Cock fighting is very popular in Timor-Leste
|In the afternoon we walk to the area where the cockfighting is organised. A little arena of approximately five by five metres is made in where the cockfights take place. But this wouldn’t be Timor-Leste if not a lot of people are standing in the arena, making it difficult for most people to see what is going on. Many men found a place in one of the trees surrounding the arena to improve their views. When two men with their cocks enter the little area, the tension increases. The betting starts and bills of ten and twenty US-dollars change hands quickly. Both cocks have a razor-sharp little knife attached to one of their legs. The cock who is able to fatally injure his opponent as first, wins the fight. When everybody made their bet, the protection of the razor-sharp little knives is removed and the fight can begin. The cocks are stirred up, and as soon as they are released they start fighting. Most of the fights only take ten to twenty seconds after which one of the cocks is deadly injured.

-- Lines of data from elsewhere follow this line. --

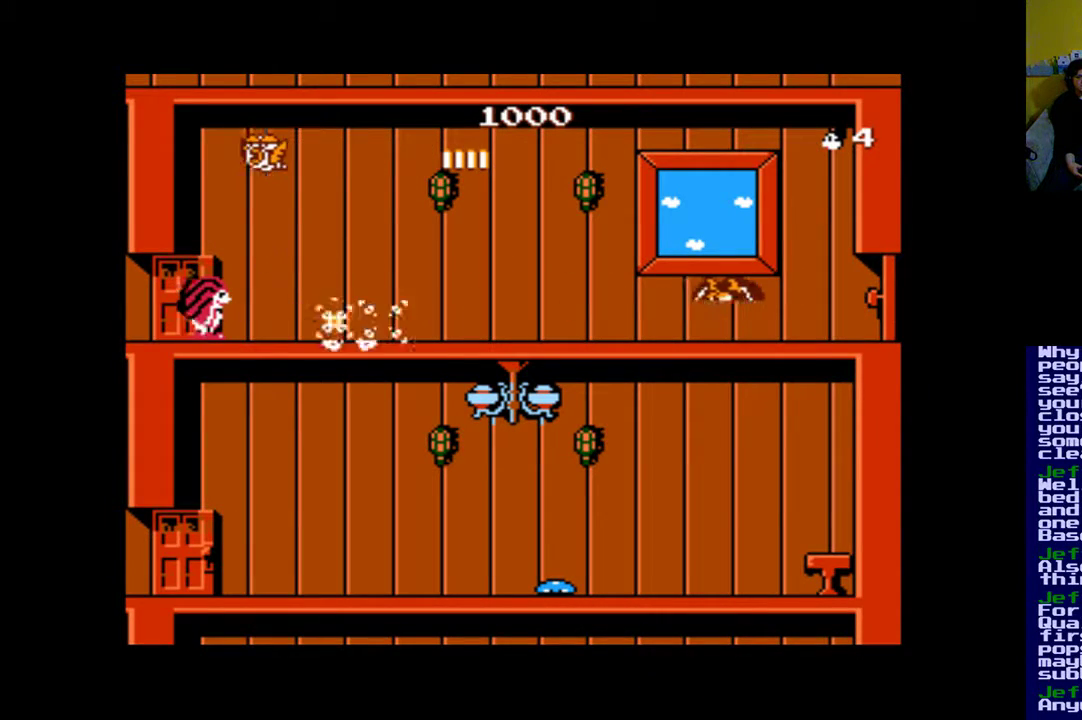
{"buttons": ["X", "DPAD_DOWN"], "events": [[67, "X", "up"], [400, "X", "down"]]}
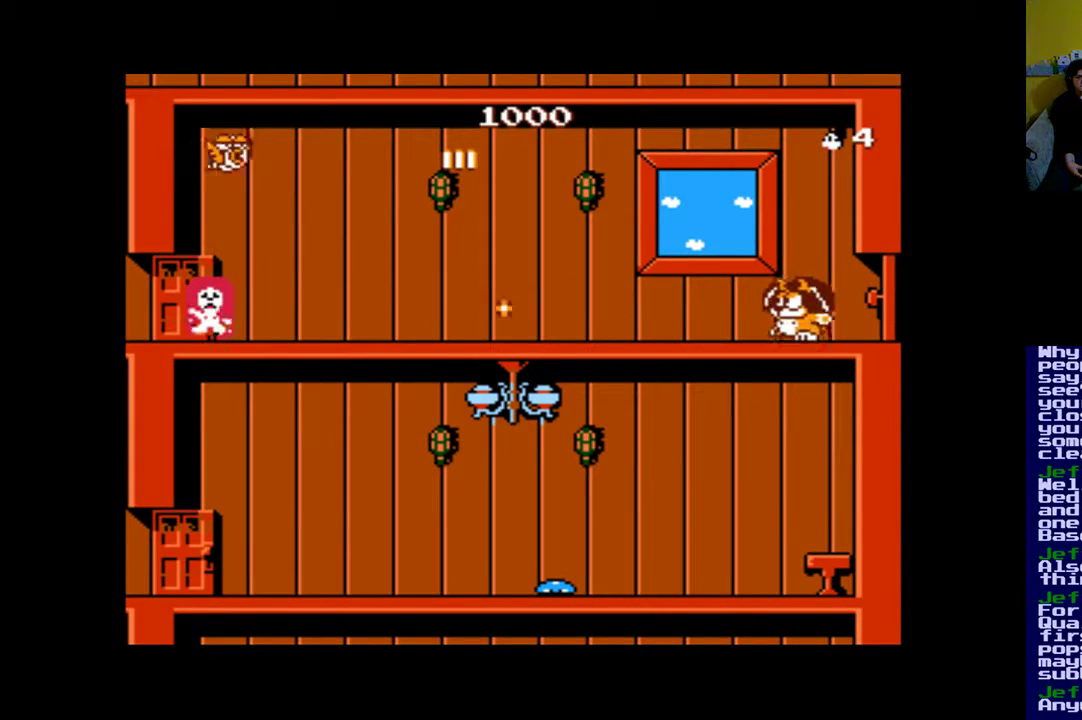
{"buttons": ["X"], "events": [[200, "DPAD_DOWN", "up"], [200, "X", "up"], [300, "X", "down"], [333, "X", "up"], [433, "X", "down"]]}
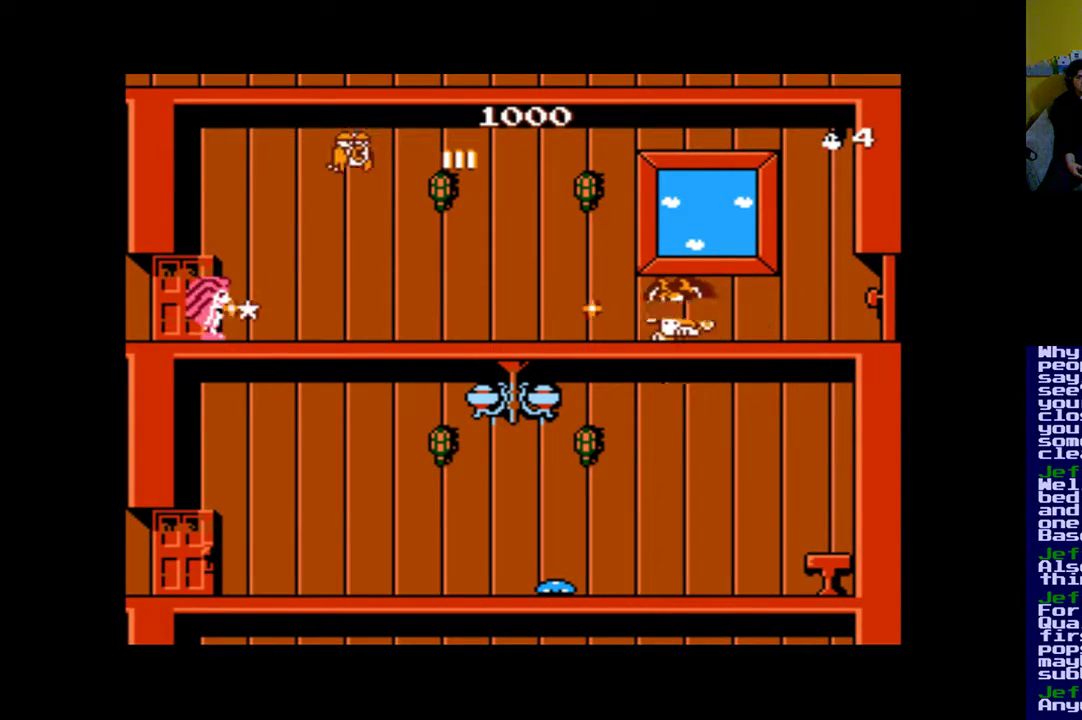
{"buttons": ["X"], "events": [[167, "X", "up"], [267, "X", "down"], [333, "X", "up"], [433, "X", "down"]]}
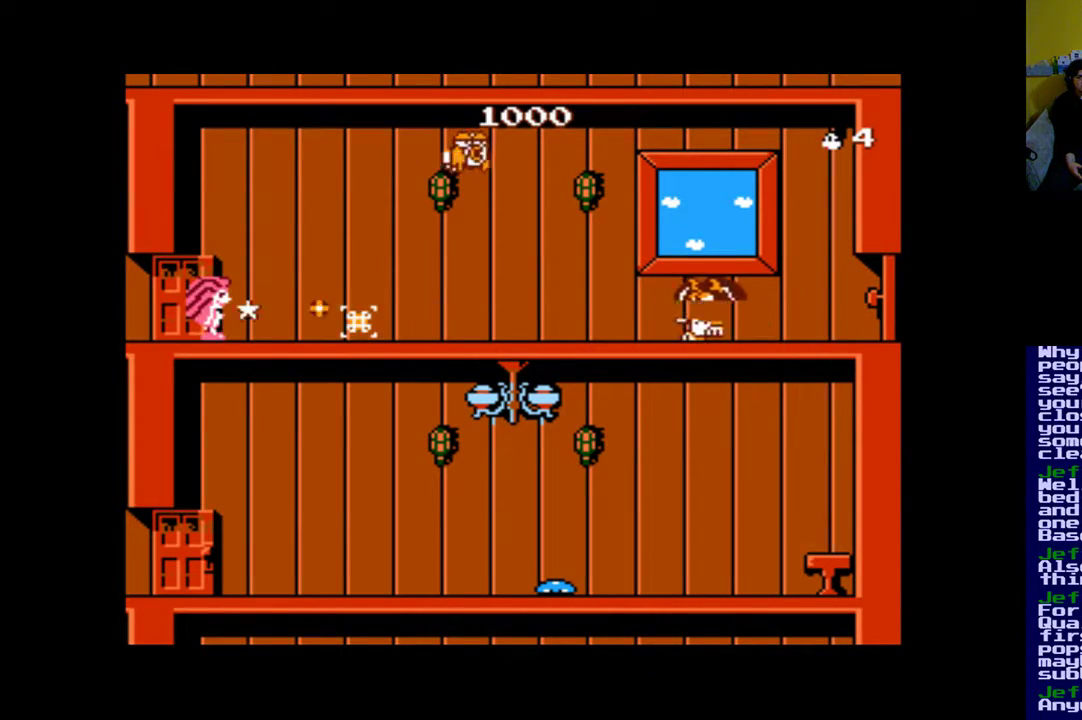
{"buttons": [], "events": [[33, "X", "up"], [100, "X", "down"], [133, "X", "up"], [233, "X", "down"], [467, "X", "up"]]}
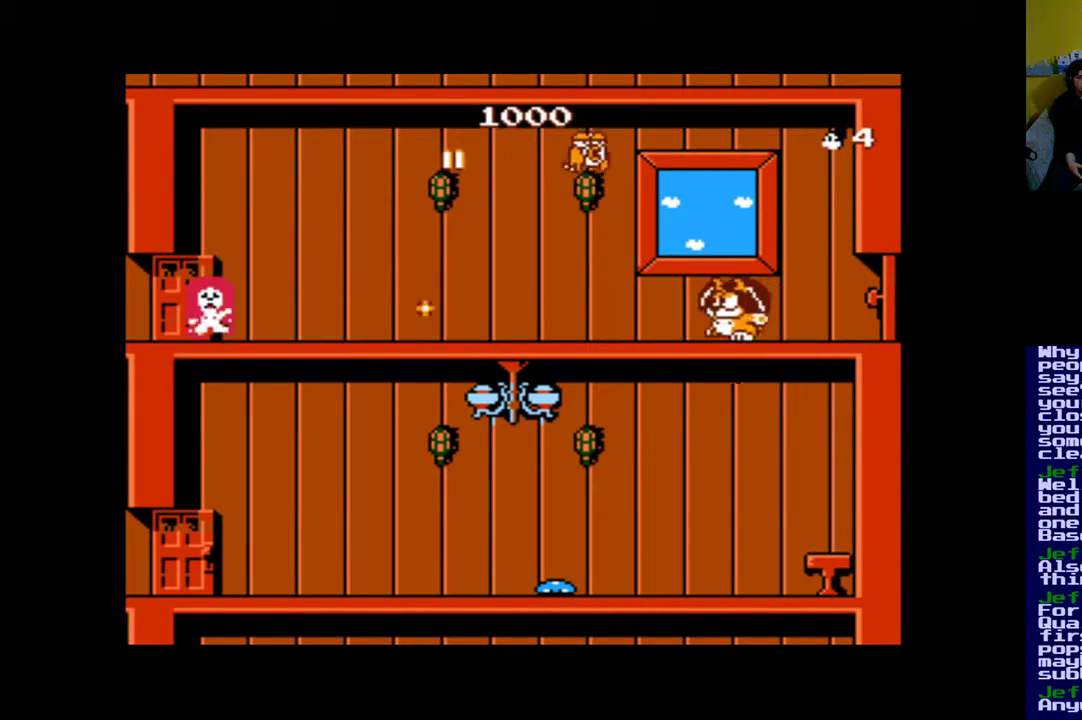
{"buttons": [], "events": [[67, "X", "down"], [133, "X", "up"], [233, "X", "down"], [300, "X", "up"], [400, "X", "down"], [467, "X", "up"]]}
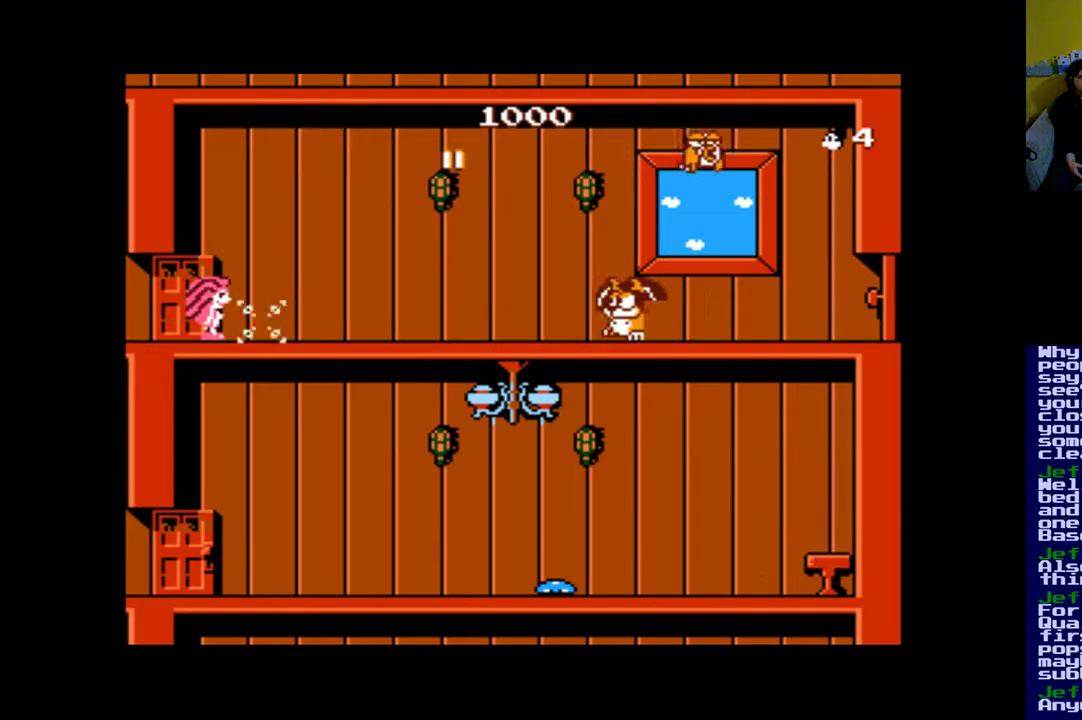
{"buttons": ["B"], "events": [[67, "X", "down"], [300, "X", "up"], [433, "B", "down"]]}
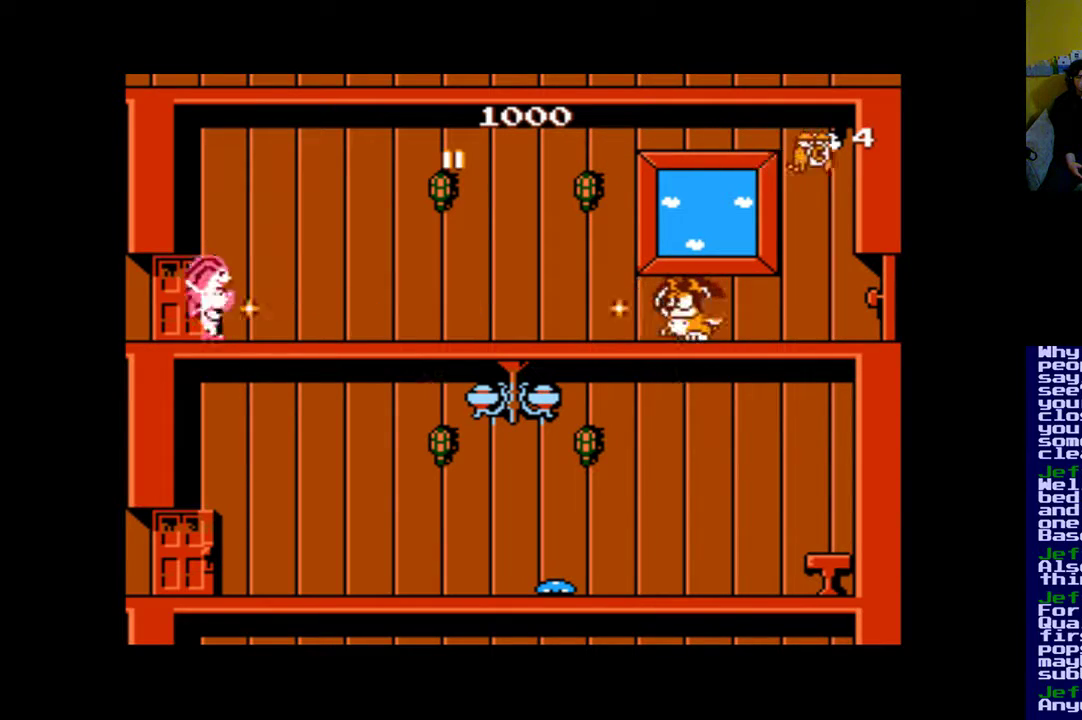
{"buttons": ["B"], "events": []}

If he is still not completely dead, his boss helps him by twisting his neck. The paying out can start. Some men make huge profits, while others leave the area disillusioned. It is also a bad day for the guy who lost the fight. He did not only lose his cock, but he also has to tell his wife that he gambled away the so important family money.
After our dinner, we go back to the square in front of the parliament to witness the closing ceremony. In contrast to the opening ceremony, the common people are now allowed to enter the square, making it possible to approach the president José Ramos-Horta and prime-minister Xanana Gusmão, who both played an important role in the independence struggle, to only tens of metres. During the playing of the national anthem, the flag is lowered, folded and afterwards given to the president. After the official festivities, it is time for the music concert that the government organised on the central square. We first have to listen for more than half an hour to two local presenters who really think they are great, after which the first act starts. Many people gathered on the square in anticipation of the artists. The first band plays two songs and at the moment they finished their second song and are waiting for cheering and applause, it stays stock-still. The listeners are not impressed at all or are not used to how to behave during a pop concert. The band leaves the stage disillusioned and is replaced by a Japanese woman in a blue gala dress. She is flown over from Japan to entertain the Timorese. As soon as she sings her first notes, we conclude that she is an opera singer but also hear that the Timorese listeners are not used to this kind of music yet. The spectators that were stock-still a couple of minutes ago, start jeering. Some are laughing while others are trying to imitate the singing of the Japanese lady. The opera singer seems not to be distracted too much and finishes her song. At the end, she even gets a mild applause and that is more than the local rock band got ten minutes ago. We see some more acts and around ten o’clock in the evening we go back to our hotel. A nice and exciting day comes to an end. Timor-Leste celebrated today her 7th anniversary. Congratulations!